[Linux-cluster] Directories with >100K files
swhiteho at redhat.com
Wed Jan 21 10:10:07 UTC 2009
On Tue, 2009-01-20 at 22:32 -0500, Jeff Sturm wrote:
> > -----Original Message-----
> > From: linux-cluster-bounces at redhat.com
> > [mailto:linux-cluster-bounces at redhat.com] On Behalf Of
> > nick at javacat.f2s.com
> > Sent: Tuesday, January 20, 2009 5:19 AM
> > To: linux-cluster at redhat.com
> > Subject: [Linux-cluster] Directories with >100K files
> > We have a GFS filesystem mounted over iSCSI. When doing an
> > 'ls' on directories with several thousand files it takes
> > around 10 minutes to get a response back -
> You don't say how many nodes you have, or anything about your
> Some general pointers:
> - A plain "ls" is probably much faster any variant that fetches inode
> metatdata, e.g. "ls -l". The latter performs a stat() on each
> individual file which in turn triggers locking activity of some sort.

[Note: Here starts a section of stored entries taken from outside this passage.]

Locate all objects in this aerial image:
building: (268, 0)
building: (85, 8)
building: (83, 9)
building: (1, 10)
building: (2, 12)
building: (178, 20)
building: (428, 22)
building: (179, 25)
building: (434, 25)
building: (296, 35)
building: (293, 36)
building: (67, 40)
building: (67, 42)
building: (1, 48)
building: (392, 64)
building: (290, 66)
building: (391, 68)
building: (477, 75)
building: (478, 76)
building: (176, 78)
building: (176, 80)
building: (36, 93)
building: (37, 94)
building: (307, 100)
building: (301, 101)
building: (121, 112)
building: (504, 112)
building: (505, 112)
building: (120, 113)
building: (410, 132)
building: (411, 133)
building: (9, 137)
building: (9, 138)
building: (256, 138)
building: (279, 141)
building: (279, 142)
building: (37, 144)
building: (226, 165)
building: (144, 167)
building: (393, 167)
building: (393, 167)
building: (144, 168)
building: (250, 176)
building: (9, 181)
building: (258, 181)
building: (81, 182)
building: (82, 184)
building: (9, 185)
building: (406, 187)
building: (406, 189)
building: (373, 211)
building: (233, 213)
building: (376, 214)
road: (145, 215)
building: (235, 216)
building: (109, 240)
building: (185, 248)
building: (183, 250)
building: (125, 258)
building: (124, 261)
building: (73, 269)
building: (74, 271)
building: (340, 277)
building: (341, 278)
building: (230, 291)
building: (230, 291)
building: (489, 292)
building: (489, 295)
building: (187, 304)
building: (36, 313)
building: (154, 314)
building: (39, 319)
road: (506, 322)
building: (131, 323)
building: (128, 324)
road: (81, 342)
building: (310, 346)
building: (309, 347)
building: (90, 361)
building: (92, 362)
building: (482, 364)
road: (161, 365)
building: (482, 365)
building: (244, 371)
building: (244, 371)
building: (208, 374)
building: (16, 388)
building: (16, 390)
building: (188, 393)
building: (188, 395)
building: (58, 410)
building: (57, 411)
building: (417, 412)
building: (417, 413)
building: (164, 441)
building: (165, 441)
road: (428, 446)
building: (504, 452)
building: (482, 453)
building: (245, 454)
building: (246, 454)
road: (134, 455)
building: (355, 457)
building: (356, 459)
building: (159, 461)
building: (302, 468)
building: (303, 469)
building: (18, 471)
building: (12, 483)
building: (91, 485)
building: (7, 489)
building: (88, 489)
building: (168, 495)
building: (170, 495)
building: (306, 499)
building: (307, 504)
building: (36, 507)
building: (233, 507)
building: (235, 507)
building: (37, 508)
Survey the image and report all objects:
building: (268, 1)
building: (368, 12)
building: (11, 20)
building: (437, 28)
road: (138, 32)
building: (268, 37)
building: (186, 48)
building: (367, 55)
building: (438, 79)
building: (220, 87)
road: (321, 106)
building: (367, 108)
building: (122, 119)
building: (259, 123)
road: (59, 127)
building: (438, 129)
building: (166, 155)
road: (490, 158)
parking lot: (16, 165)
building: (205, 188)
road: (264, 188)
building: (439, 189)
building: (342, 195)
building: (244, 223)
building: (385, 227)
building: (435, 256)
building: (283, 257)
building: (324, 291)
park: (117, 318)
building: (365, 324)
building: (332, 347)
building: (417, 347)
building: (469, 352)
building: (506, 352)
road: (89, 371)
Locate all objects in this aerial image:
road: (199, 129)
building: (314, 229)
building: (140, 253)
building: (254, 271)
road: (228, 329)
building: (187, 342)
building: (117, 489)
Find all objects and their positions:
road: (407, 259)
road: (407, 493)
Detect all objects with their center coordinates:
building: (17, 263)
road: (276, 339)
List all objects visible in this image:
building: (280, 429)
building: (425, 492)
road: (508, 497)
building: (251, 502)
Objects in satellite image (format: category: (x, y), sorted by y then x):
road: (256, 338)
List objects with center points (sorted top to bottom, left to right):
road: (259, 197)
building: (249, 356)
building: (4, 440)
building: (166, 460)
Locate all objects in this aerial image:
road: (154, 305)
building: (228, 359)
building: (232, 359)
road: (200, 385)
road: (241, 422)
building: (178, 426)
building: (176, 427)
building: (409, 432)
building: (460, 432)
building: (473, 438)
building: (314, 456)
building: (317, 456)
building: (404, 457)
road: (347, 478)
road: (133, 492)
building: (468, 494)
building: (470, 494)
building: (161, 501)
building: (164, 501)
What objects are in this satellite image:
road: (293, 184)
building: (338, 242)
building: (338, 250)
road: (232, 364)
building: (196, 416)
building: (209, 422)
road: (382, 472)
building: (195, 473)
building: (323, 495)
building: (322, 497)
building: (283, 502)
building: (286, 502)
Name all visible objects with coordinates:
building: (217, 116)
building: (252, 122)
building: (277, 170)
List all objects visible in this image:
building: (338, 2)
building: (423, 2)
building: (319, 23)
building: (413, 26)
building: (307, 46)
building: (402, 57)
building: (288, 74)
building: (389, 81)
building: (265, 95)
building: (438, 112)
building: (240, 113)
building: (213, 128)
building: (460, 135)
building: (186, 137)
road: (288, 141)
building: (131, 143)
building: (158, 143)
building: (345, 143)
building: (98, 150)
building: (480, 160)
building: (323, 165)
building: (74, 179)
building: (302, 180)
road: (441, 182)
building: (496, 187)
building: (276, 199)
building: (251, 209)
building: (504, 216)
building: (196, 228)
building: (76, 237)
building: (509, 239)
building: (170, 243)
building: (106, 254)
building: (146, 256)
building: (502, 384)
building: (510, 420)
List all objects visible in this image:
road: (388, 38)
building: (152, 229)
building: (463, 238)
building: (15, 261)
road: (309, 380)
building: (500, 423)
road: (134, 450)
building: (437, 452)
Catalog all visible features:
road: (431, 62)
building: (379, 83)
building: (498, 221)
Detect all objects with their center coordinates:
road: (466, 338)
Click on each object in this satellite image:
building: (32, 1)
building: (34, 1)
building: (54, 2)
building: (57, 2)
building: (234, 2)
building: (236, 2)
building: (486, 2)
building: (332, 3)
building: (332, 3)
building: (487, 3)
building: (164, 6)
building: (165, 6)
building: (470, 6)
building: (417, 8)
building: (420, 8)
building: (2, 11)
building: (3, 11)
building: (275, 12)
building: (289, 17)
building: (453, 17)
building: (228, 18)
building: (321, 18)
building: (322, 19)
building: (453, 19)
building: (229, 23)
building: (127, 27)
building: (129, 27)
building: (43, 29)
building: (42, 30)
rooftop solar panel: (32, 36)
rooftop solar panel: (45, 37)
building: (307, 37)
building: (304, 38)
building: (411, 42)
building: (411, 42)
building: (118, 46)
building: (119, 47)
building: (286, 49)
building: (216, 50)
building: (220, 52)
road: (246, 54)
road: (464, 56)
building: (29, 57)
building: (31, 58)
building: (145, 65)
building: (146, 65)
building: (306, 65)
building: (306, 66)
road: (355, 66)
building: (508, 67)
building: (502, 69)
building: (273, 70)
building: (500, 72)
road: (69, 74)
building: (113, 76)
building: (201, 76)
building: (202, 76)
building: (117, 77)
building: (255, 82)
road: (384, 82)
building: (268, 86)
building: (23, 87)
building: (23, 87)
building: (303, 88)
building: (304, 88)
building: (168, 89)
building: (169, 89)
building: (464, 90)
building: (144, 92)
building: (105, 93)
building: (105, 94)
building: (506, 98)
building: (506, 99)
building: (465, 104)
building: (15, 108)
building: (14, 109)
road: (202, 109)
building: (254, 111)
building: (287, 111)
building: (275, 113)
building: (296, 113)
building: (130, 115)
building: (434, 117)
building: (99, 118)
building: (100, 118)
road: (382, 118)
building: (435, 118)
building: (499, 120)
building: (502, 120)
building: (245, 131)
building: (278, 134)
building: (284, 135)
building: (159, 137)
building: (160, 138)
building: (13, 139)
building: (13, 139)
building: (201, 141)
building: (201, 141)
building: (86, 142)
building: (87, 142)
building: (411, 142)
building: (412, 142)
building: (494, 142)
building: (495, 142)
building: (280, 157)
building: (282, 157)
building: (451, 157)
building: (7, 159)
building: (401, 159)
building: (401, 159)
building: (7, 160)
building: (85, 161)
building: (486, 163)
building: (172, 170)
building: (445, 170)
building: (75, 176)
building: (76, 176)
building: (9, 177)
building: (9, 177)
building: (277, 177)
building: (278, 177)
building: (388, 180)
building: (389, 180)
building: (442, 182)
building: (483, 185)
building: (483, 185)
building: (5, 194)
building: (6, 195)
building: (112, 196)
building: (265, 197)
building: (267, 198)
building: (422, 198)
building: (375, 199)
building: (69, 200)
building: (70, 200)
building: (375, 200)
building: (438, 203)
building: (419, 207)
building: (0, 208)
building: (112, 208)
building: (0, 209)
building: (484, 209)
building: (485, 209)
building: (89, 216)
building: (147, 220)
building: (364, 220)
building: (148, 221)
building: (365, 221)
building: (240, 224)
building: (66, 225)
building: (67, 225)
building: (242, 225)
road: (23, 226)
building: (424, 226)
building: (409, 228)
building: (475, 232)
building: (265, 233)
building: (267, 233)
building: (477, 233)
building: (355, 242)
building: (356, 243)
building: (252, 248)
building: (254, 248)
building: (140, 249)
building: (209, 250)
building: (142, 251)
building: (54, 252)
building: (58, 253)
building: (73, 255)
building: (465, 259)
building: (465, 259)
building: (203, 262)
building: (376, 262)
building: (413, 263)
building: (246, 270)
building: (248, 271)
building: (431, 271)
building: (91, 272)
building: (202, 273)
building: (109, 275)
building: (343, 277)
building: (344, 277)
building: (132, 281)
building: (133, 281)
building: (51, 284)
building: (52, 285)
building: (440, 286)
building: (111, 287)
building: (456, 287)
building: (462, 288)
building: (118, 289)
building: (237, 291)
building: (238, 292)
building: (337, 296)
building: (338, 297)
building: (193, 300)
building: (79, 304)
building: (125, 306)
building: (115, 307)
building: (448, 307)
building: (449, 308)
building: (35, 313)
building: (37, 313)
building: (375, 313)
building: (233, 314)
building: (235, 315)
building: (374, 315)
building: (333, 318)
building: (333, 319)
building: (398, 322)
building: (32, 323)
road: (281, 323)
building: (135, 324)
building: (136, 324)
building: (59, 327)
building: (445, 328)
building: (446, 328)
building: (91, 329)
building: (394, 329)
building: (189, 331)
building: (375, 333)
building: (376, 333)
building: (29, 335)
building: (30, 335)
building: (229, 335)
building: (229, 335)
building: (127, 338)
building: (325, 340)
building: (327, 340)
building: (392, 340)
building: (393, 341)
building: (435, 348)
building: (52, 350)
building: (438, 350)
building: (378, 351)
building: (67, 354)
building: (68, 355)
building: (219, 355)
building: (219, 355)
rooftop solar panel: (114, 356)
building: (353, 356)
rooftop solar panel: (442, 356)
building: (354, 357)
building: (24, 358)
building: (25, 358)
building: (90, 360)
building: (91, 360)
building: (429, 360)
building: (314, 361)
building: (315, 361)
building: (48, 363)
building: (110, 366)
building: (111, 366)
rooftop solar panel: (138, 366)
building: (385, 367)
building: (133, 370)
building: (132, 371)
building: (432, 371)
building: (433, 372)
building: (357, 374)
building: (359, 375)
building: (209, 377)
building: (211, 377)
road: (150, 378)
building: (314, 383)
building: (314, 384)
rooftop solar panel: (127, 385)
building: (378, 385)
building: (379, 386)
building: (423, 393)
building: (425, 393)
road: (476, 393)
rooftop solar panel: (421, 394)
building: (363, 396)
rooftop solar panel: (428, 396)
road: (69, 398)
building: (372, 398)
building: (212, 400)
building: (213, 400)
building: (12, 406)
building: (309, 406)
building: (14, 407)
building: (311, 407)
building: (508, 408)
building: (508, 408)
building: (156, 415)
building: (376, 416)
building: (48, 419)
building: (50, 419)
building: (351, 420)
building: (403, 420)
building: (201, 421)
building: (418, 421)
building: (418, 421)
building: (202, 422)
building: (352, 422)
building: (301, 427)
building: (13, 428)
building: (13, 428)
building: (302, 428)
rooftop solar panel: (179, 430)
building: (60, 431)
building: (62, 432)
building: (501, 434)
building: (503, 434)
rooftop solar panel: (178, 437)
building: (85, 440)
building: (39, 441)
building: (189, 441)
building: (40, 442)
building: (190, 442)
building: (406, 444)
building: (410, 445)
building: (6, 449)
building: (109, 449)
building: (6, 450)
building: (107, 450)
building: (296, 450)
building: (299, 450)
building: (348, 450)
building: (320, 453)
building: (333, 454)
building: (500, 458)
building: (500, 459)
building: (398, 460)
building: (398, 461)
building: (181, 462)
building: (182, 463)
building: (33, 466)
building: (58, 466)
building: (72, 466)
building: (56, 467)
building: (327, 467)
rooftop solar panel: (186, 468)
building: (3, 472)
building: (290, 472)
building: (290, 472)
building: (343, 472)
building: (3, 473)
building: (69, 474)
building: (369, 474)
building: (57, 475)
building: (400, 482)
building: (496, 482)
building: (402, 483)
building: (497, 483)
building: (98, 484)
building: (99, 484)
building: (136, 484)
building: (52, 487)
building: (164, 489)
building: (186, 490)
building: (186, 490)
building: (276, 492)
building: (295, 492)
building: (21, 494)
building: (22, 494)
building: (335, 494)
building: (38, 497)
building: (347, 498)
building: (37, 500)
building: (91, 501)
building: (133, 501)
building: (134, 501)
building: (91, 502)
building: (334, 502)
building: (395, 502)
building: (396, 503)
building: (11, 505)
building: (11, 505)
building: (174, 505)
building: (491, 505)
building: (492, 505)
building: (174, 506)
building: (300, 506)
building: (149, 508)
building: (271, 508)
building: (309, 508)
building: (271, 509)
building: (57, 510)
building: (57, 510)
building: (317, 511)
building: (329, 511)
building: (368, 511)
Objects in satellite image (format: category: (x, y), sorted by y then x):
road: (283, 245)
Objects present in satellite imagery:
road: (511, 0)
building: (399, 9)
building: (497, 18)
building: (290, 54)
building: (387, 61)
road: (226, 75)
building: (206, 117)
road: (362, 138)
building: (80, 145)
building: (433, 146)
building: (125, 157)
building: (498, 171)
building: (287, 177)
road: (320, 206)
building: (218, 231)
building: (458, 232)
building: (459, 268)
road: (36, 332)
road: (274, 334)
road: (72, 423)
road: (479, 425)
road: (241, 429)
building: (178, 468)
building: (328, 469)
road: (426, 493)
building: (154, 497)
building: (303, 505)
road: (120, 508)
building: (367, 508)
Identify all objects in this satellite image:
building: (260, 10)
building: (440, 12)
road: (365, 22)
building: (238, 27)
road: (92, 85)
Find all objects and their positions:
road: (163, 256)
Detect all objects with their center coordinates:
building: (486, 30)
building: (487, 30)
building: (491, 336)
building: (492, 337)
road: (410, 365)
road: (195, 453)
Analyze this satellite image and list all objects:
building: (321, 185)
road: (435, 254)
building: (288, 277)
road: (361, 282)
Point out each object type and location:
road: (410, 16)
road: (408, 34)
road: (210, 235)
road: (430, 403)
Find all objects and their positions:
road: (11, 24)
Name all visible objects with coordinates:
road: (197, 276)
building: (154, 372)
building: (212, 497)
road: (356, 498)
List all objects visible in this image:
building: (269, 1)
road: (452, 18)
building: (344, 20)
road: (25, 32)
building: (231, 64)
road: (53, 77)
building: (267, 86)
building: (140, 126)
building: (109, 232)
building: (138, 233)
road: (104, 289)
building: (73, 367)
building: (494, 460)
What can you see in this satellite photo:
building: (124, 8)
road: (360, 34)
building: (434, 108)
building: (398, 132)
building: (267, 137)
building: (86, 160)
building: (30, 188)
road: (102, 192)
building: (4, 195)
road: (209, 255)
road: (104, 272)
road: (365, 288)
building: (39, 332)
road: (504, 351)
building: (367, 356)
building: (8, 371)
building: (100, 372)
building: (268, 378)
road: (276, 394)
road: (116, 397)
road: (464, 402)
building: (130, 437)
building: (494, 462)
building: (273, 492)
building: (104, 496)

> This is known to be slow on GFS1. (I've heard reports that GFS2 is/will
> be better.)
The latest gfs1 is also much better. It is a tricky thing to do
efficiently, and not doing the stats is a good plan.
> - You want a fast, reliable low-latency network for your cluster. Intel
> GigE cards and a fast switch are a good bet.
> - Unless your application needs access times or quota support, mounting
> with "noquota,noatime" is a good idea. Maybe also "nodiratime".
> > Can anyone recommend any GFS tunables to help us out here ?
> You could try bumping demote_secs up from its default of 5 minutes.
> That'll cause locks to be held longer so they may not need to be
> reacquired so often. It won't help with the initial directory listing,
> but should help on subsequent invocations.
> In your case, with "ls" taking 8 minutes to run, some locks initially
> acuired during execution of the command have already been demoted once
Also the question to ask is how many nodes are accessing this
filesystem? If more than one node is accessing the same directory and at
least one of those does a write (i.e. inode create/delete) within the
demote_secs time, then the demote_secs time will not make much
difference since the locks will be pushed out by the other node's access
> > Should we set statfs_fast to 1 ?
> Probably good to set this, regardless.
> > What about glock_purge ?
> Glock_purge helps limit CPU time consumed by gfs_scand when a large
> number of unused glocks are present. See
> . This may make your system run better but I'm not sure it's going to
> help with listing your giant directories.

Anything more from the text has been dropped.